El mismo día de mi segundo desembarco en Buenos Aires di examen para ingresar en el Conservatorio Nacional de Artes Escénico. Yo no sabía que ahí habían estudiado María Rosa Gallo, Inda Ledesma, Ernesto Bianco, Susana Rinaldi, Alfredo Alcón pero algo me llevó hasta la puerta de Las Heras y Callao. Al rato estaba recitando un monólogo de El mono velludo, de O'Neill, ante una mesa examinadora que integraban entre otros Fernando Labat, Osvaldo Bonet, Camilo da Passano, hombres todos admirables por la pasión con que se dedicaban a la enseñanza del teatro. Entre los que nos amontonábamos nerviosos e impacientes, "reconocí" de inmediato a Edda Díaz y Antonio Gazalla. Nos juntamos inmediatamente, riéndonos de todo y de todos, y desde entonces no nos hemos separado más, aunque nos hayamos separado por años o aunque no nos veamos más. Yo siento que igual nos seguimos riendo juntos.

######

**Partes del ejercicio**:
- A) Reproduce el fragmento del relato sobre el Conservatorio que va desde "El mismo día" hasta "seguimos riendo juntos.".
- B) Prosigue el relato sobre el ingreso al Conservatorio a partir de su última oración.
Este material no tiene ningún papel en el ejercicio.

**Material adjunto**:
######

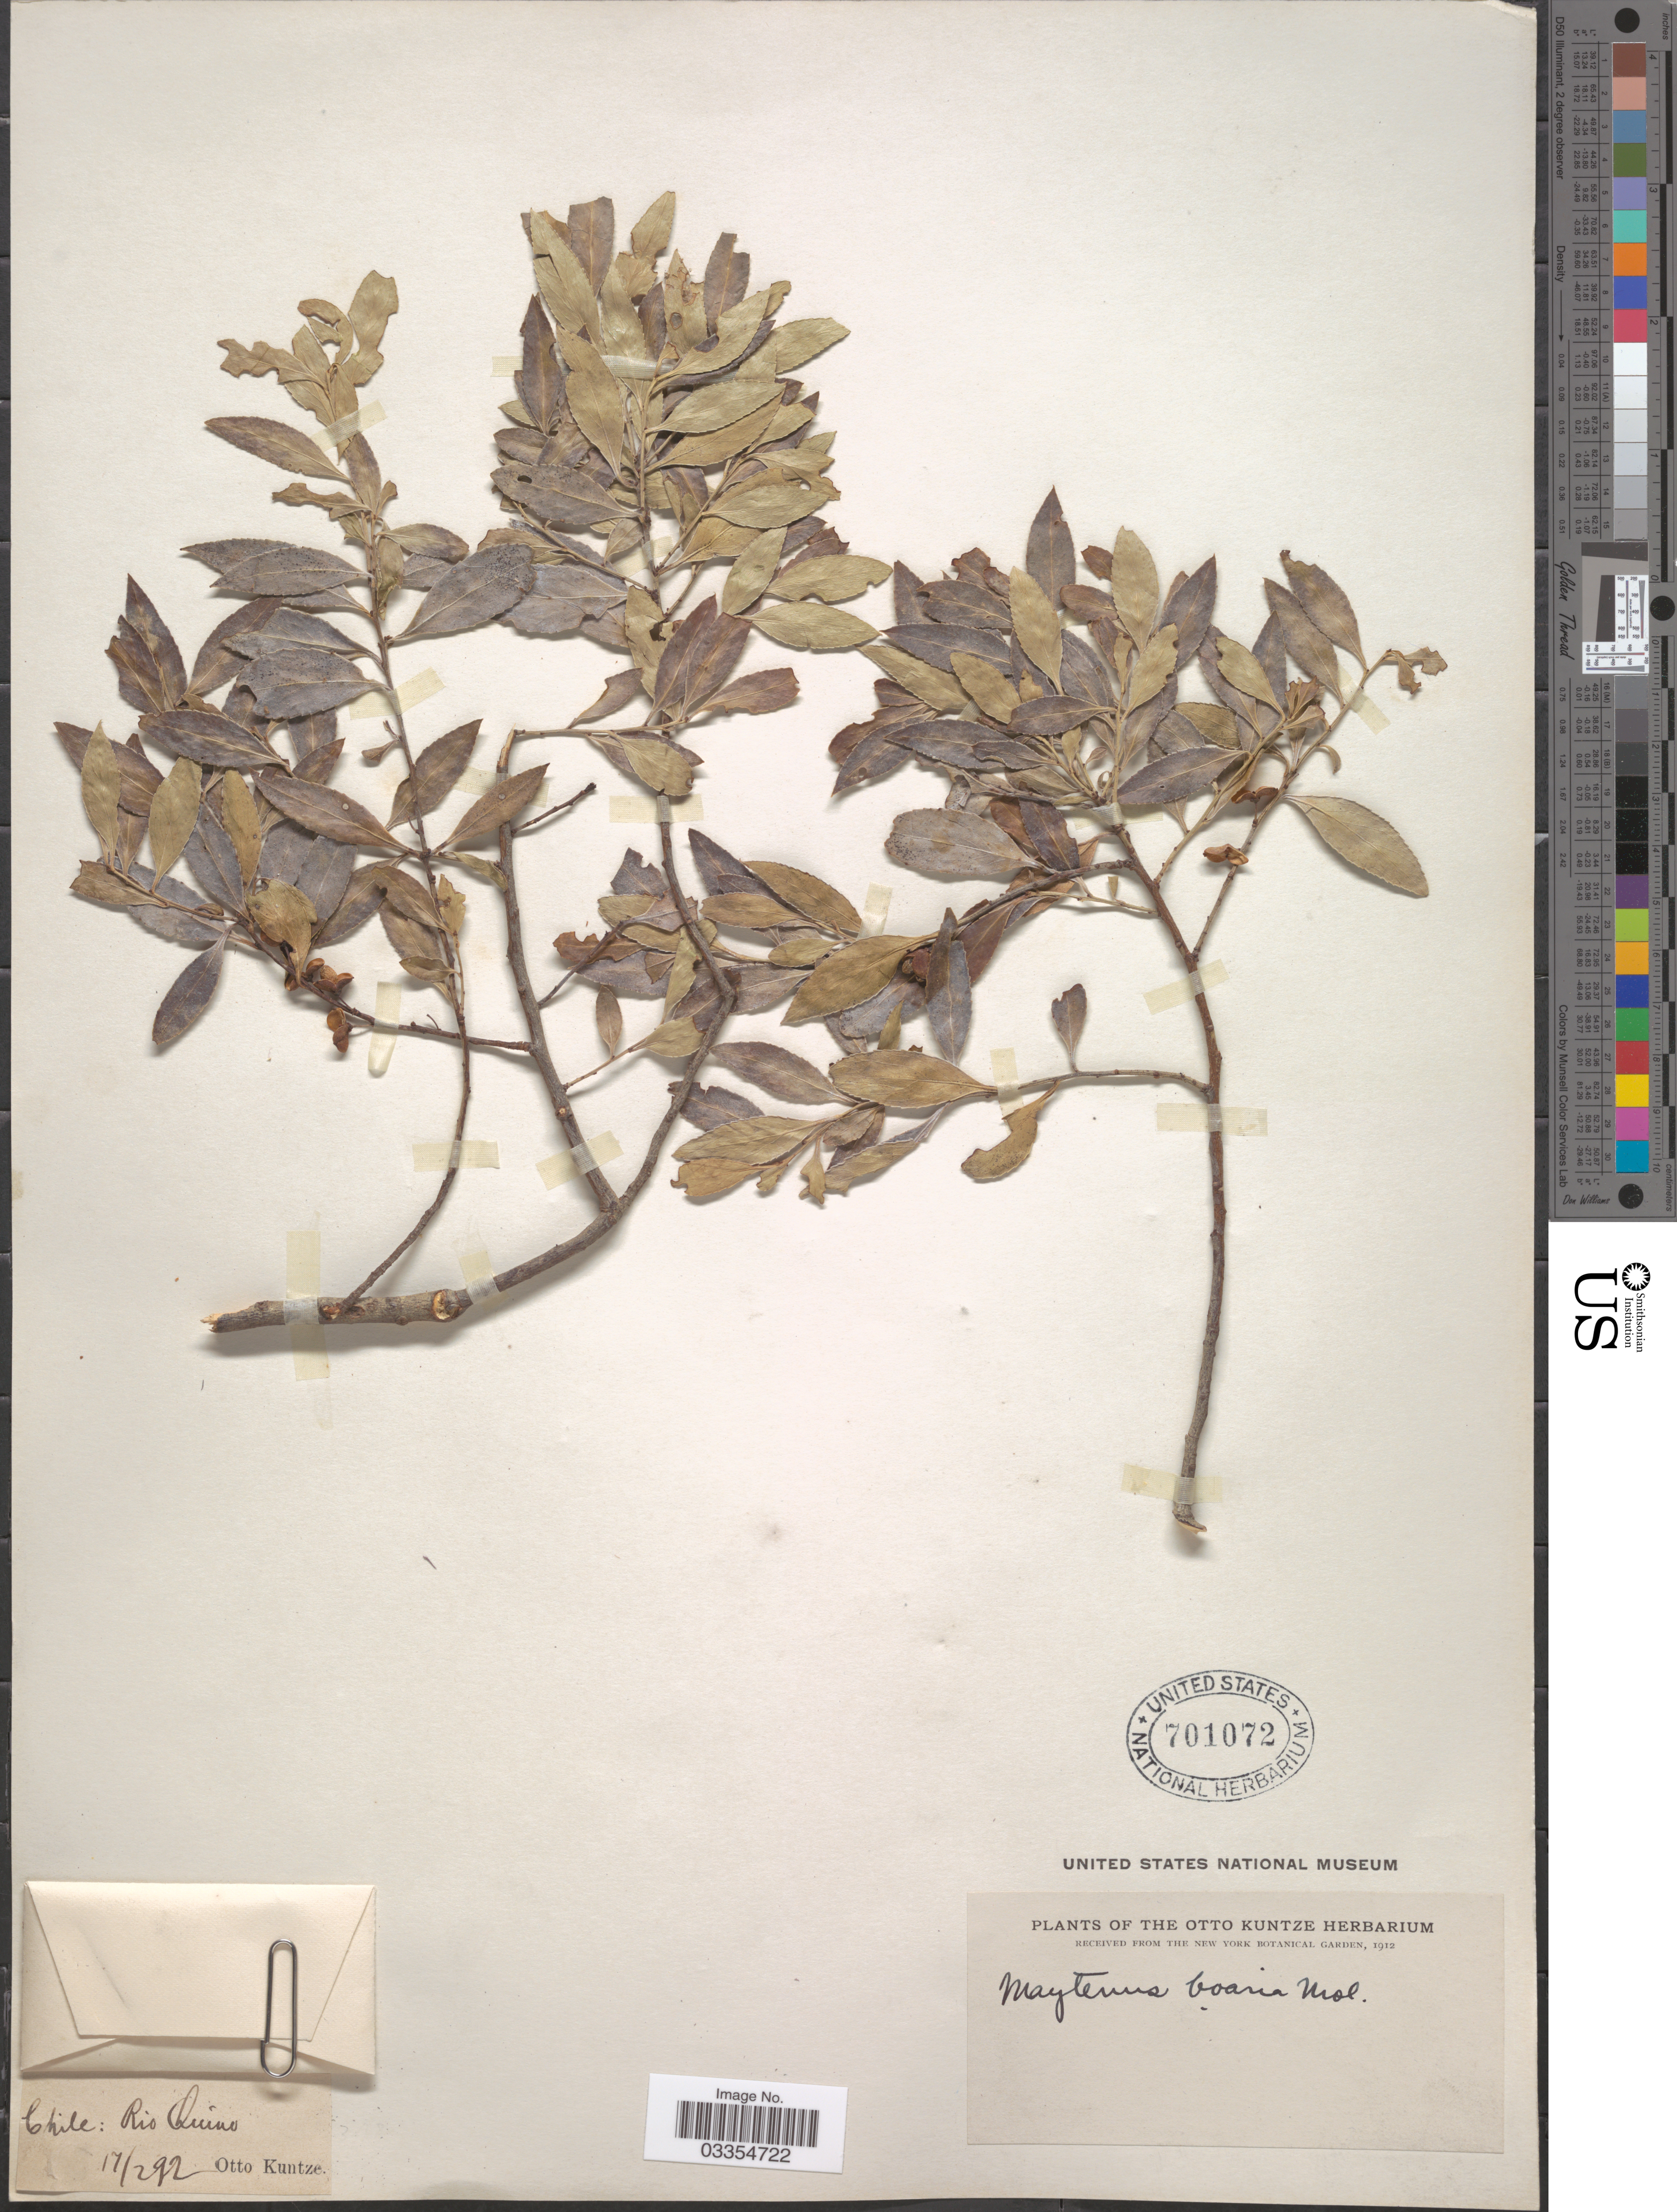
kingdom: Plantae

######

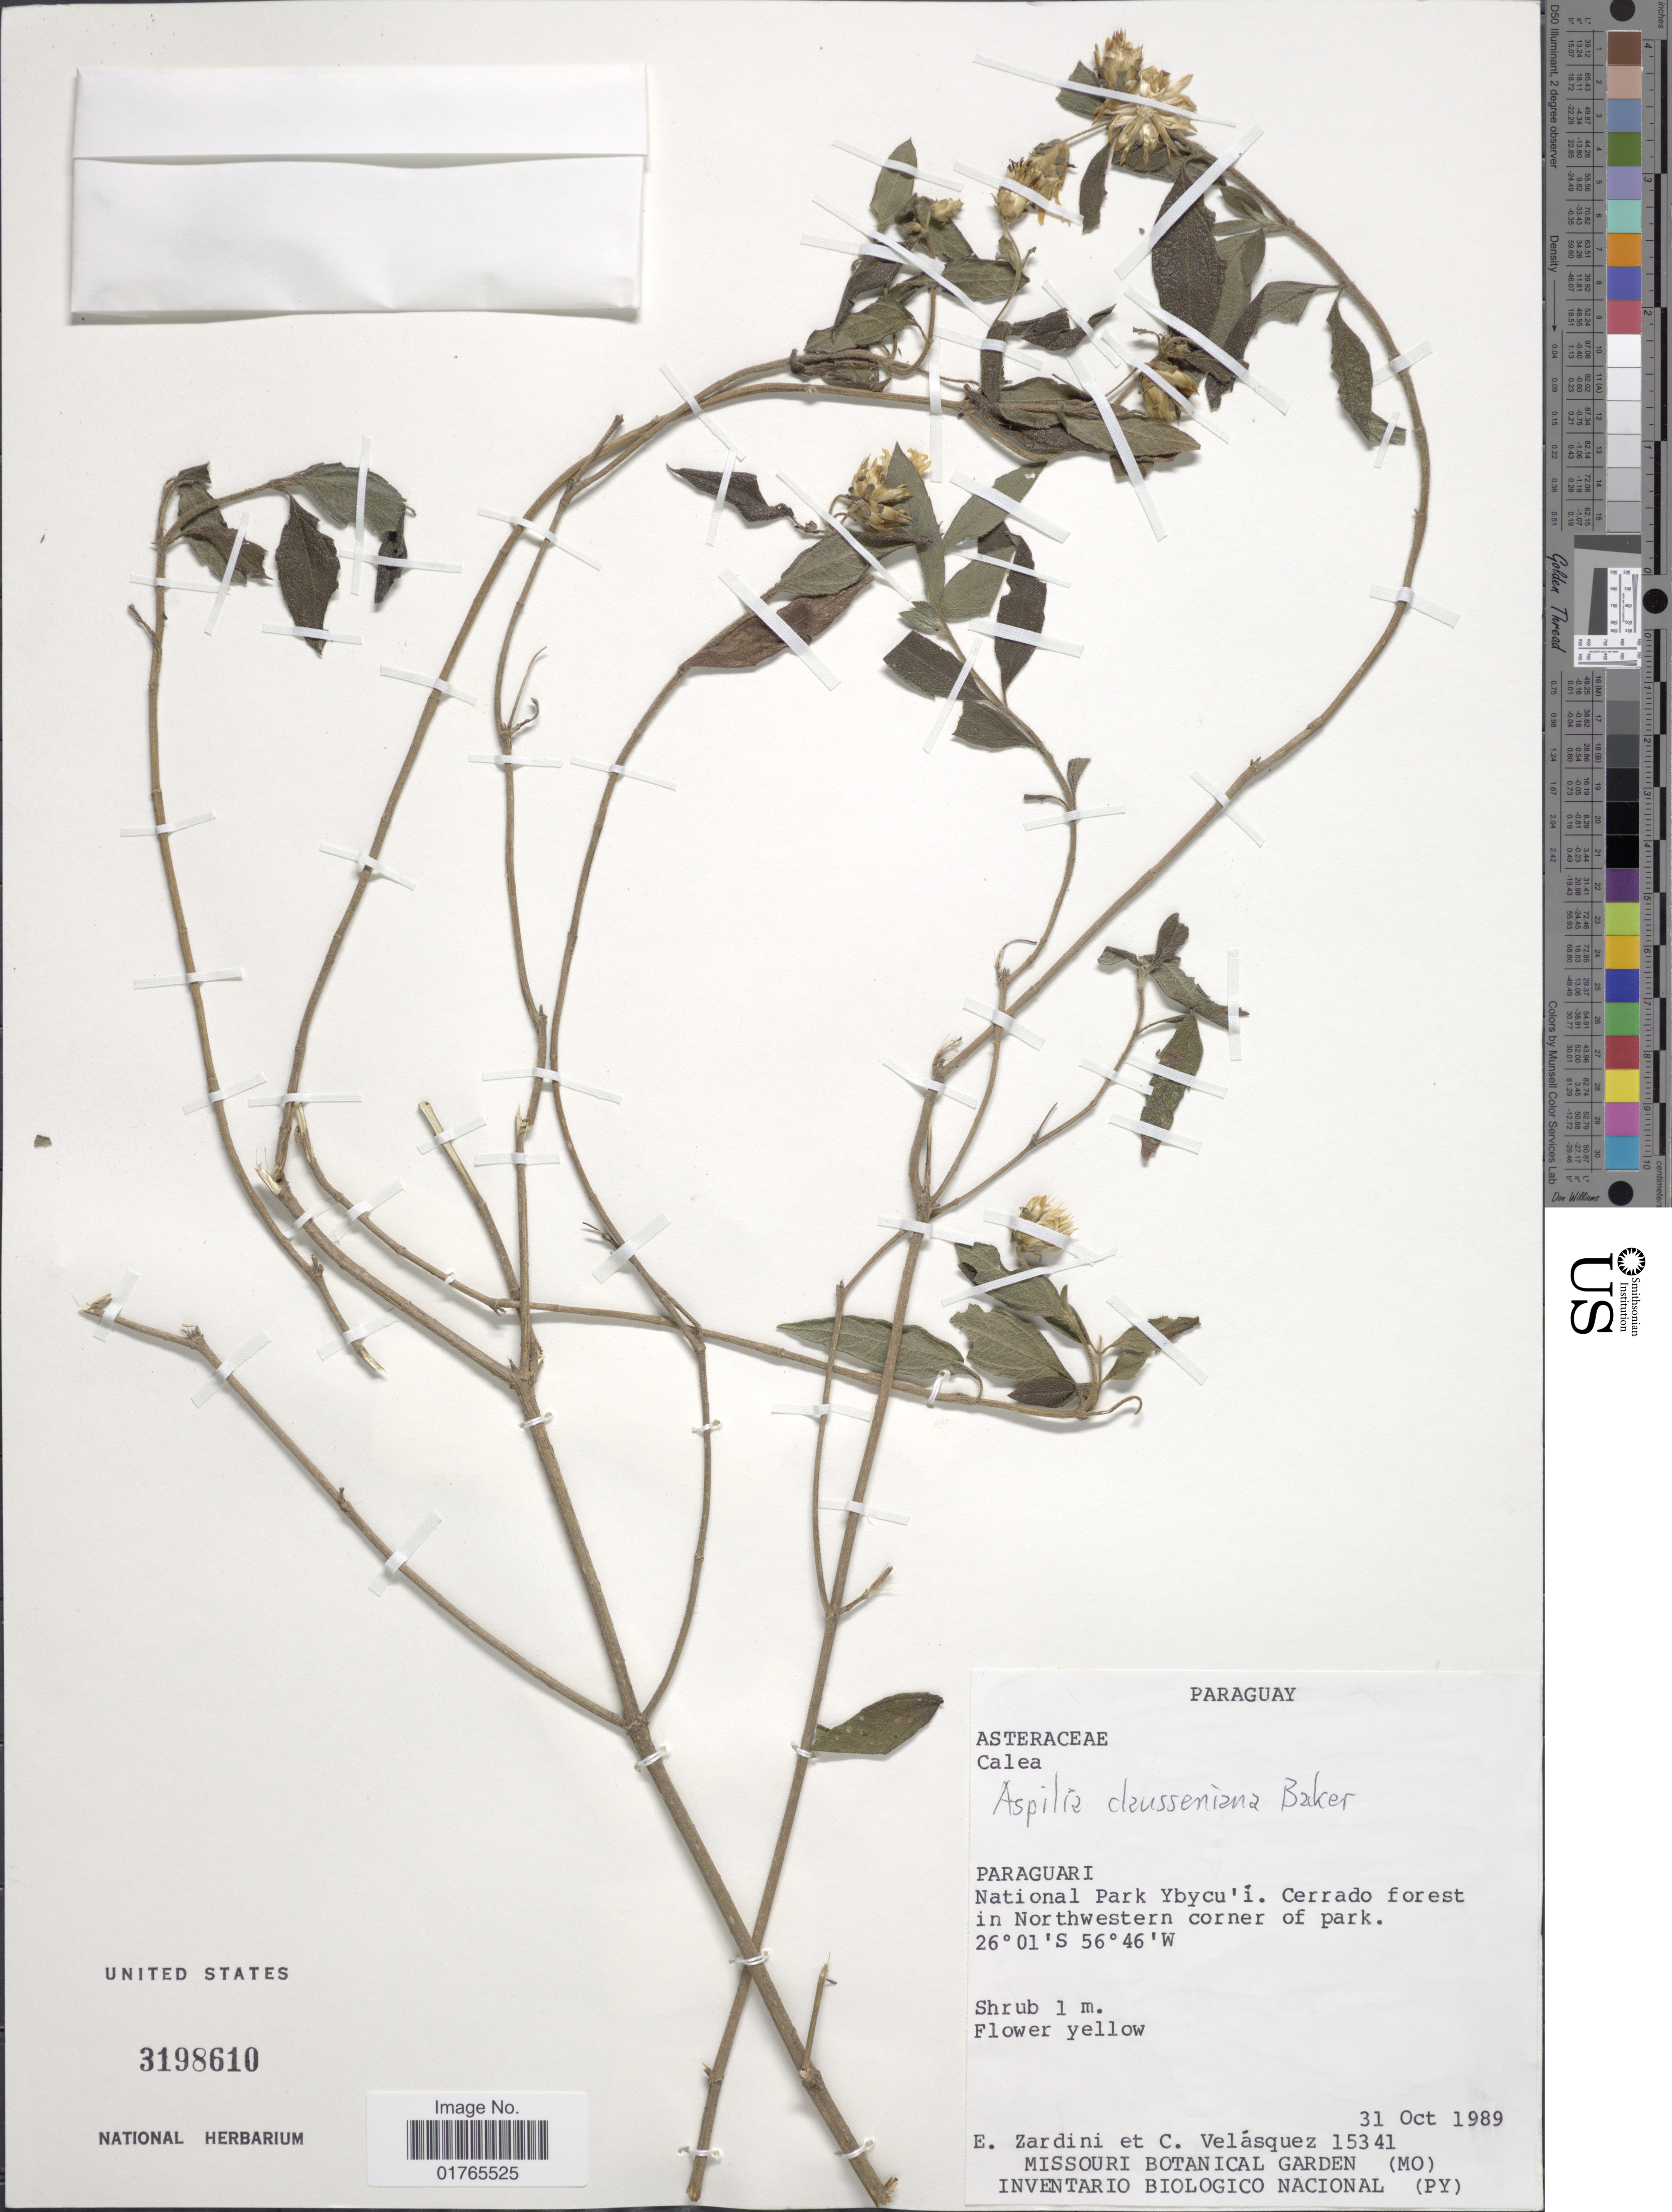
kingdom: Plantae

######

**Respuestas por tarea**:
- A)
El mismo día de mi segundo desembarco en Buenos Aires di examen para ingresar en el Conservatorio Nacional de Artes Escénico. Yo no sabía que ahí habían estudiado María Rosa Gallo, Inda Ledesma, Ernesto Bianco, Susana Rinaldi, Alfredo Alcón pero algo me llevó hasta la puerta de Las Heras y Callao. Al rato estaba recitando un monólogo de El mono velludo, de O'Neill, ante una mesa examinadora que integraban entre otros Fernando Labat, Osvaldo Bonet, Camilo da Passano, hombres todos admirables por la pasión con que se dedicaban a la enseñanza del teatro. Entre los que nos amontonábamos nerviosos e impacientes, "reconocí" de inmediato a Edda Díaz y Antonio Gazalla. Nos juntamos inmediatamente, riéndonos de todo y de todos, y desde entonces no nos hemos separado más, aunque nos hayamos separado por años o aunque no nos veamos más. Yo siento que igual nos seguimos riendo juntos.

- B)
Después me fui a Nueva York con un pasaje que me regaló mi hermano mayor, que trabaja en una compañía de aviación. Allí me reencontré con China Zorrilla. En los Estados Unidos hice de todo para ganarme la vida. China era profesora de francés en un colegio del East-Side y yo finalmente terminé trabajando en una casa que importaba libros para distribuirlos en las universidades norteamericanas.
Al principio era nada más que un "pinche" y hacía la vida de cualquier joven norteamericano. Un día me llamó el director de la empresa. Yo pensé que estaba despedido. Mi conducta no era demasiado convencional. Ya había abandonado las corbatas, el pelo corto y usaba jeans hasta para dormir. En mi oficina se cantaba, se recibían llamadas telefónicas a toda hora, se celebraban ruidosamente nuestros cumpleaños. Había gente de todas partes, entre los que recuerdo a Martín Lehbergher, un alemán que ahora es capo de la compañía. Fue justamente Martin quien trajo la primer guitarra al escritorio. La vida seguía siendo una fiesta.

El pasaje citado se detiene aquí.